WRITTEN EXERCISE -
Copy the passage on early film and cartoons between "In what concerns" and "of these iconographies).", inclusive, substituting "comic art" for "graphic humor".

At first the mass media were more influenced by the appearance of films as they were reproduced in periodicals than by their appearance when actually projected. The two panels of "Dans Ies fumeurs" (…) were probably intended to resemble the adjacent frames of film strips as they had appeared in articles like the one by Colomb. The artist has noticed that a characteristic of Lumiere stock was the absence of a distinct frame line; instead the images blended together at the top and bottom. The motive for mimicking this filmic trait in the cartoon might have arisen from the artist's desire to be trendy, or even to associate the woman of questionable morals in the smoker with the types that one might encounter in a cinema. A strip by Jean Frinot (…) not only eliminated the frame line but added an Art Nouveau border suggestive of sprocket holes that enhances the resemblance to film stock”. (CRAFTON, 1990, p. 246,247)
 
In what concerns me, however, the central problem does not involve any deliberation regarding such a determination on the proper flux of the influences exerted by the different supports in transit - in the origin of certain functionalities historically associated with what we designate as a proper poetics of graphic humor: it is inevitable that its origin implies this game established between these two formats that vie for the attention of a public lacking modern attractions - but even so, it seems to me that their more systematic examination requires, in the first place, a greater attention to the narrative function attributed to specific characteristics of these same productions (and rather especially in what respects the horizon of particular sensorial effects aimed at by the appearance of these iconographies).

Data records:

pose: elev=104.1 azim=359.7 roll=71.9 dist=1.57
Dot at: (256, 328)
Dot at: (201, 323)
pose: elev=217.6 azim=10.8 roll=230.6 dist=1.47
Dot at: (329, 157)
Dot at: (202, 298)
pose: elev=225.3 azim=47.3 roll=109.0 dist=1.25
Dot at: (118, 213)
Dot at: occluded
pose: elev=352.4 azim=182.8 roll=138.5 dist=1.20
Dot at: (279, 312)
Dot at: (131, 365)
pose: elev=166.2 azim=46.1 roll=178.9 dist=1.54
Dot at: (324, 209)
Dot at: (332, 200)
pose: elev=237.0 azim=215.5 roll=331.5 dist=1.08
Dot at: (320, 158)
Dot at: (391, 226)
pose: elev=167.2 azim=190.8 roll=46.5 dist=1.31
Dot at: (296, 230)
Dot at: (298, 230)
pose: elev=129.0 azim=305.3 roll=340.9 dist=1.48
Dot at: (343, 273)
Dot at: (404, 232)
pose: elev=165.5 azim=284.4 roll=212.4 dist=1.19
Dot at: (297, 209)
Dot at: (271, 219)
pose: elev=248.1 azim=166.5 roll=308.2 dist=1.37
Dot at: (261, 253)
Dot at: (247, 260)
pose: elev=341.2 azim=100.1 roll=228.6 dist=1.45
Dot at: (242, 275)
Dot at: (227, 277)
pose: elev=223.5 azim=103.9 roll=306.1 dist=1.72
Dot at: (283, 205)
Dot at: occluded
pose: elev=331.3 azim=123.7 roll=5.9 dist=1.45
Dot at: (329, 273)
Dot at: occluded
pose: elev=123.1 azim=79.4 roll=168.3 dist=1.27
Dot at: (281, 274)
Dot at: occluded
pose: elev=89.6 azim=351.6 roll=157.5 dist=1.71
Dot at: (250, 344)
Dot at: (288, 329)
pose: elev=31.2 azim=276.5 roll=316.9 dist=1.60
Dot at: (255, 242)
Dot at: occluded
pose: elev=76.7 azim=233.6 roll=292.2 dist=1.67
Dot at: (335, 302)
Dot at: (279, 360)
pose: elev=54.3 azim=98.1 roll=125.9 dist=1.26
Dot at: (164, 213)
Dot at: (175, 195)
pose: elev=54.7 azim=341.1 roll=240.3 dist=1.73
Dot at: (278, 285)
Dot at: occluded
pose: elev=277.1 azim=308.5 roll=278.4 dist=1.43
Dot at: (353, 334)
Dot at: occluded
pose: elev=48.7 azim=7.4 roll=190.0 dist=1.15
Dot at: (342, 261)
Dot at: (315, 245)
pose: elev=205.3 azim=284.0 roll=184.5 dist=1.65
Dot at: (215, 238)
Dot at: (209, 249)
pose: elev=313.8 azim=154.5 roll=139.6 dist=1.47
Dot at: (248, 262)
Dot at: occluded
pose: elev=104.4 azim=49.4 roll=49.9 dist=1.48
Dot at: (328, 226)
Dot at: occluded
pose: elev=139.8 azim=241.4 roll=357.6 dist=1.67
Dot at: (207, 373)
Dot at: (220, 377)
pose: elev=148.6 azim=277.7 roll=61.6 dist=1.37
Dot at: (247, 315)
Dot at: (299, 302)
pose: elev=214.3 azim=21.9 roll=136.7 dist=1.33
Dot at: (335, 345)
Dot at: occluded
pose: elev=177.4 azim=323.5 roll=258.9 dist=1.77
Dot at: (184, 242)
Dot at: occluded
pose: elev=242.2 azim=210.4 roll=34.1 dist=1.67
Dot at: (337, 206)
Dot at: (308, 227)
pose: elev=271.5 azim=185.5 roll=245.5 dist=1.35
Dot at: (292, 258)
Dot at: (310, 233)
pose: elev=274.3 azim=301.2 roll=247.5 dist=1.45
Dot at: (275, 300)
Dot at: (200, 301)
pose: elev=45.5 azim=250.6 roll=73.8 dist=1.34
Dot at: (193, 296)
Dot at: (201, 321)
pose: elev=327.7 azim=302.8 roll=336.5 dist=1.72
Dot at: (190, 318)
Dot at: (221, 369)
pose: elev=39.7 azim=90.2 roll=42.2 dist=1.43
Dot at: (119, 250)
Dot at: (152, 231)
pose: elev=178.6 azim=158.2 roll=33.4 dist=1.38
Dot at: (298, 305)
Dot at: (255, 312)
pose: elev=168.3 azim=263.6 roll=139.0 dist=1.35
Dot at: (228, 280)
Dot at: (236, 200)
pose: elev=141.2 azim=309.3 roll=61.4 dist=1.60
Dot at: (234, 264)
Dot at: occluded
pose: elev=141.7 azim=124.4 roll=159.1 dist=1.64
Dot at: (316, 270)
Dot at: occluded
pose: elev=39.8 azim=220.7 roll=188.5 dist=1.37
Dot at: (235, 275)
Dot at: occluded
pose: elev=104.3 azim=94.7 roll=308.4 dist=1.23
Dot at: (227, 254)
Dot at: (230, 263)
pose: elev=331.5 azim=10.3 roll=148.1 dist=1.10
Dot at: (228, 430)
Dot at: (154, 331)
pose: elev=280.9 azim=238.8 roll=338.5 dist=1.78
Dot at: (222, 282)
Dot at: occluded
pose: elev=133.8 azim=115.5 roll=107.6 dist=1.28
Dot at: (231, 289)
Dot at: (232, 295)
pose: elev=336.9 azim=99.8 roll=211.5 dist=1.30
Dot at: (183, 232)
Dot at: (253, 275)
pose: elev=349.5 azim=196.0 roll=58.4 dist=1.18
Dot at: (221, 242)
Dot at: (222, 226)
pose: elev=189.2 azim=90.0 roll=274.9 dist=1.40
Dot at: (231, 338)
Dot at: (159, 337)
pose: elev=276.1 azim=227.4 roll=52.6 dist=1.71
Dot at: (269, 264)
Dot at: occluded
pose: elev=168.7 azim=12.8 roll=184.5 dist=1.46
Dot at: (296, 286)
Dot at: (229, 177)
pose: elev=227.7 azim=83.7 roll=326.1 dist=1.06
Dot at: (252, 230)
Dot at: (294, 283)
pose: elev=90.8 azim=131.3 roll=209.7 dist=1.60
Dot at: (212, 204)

WRITTEN SOLUTION -
In what concerns me, however, the central problem does not involve any deliberation regarding such a determination on the proper flux of the influences exerted by the different supports in transit - in the origin of certain functionalities historically associated with what we designate as a proper poetics of comic art: it is inevitable that its origin implies this game established between these two formats that vie for the attention of a public lacking modern attractions - but even so, it seems to me that their more systematic examination requires, in the first place, a greater attention to the narrative function attributed to specific characteristics of these same productions (and rather especially in what respects the horizon of particular sensorial effects aimed at by the appearance of these iconographies).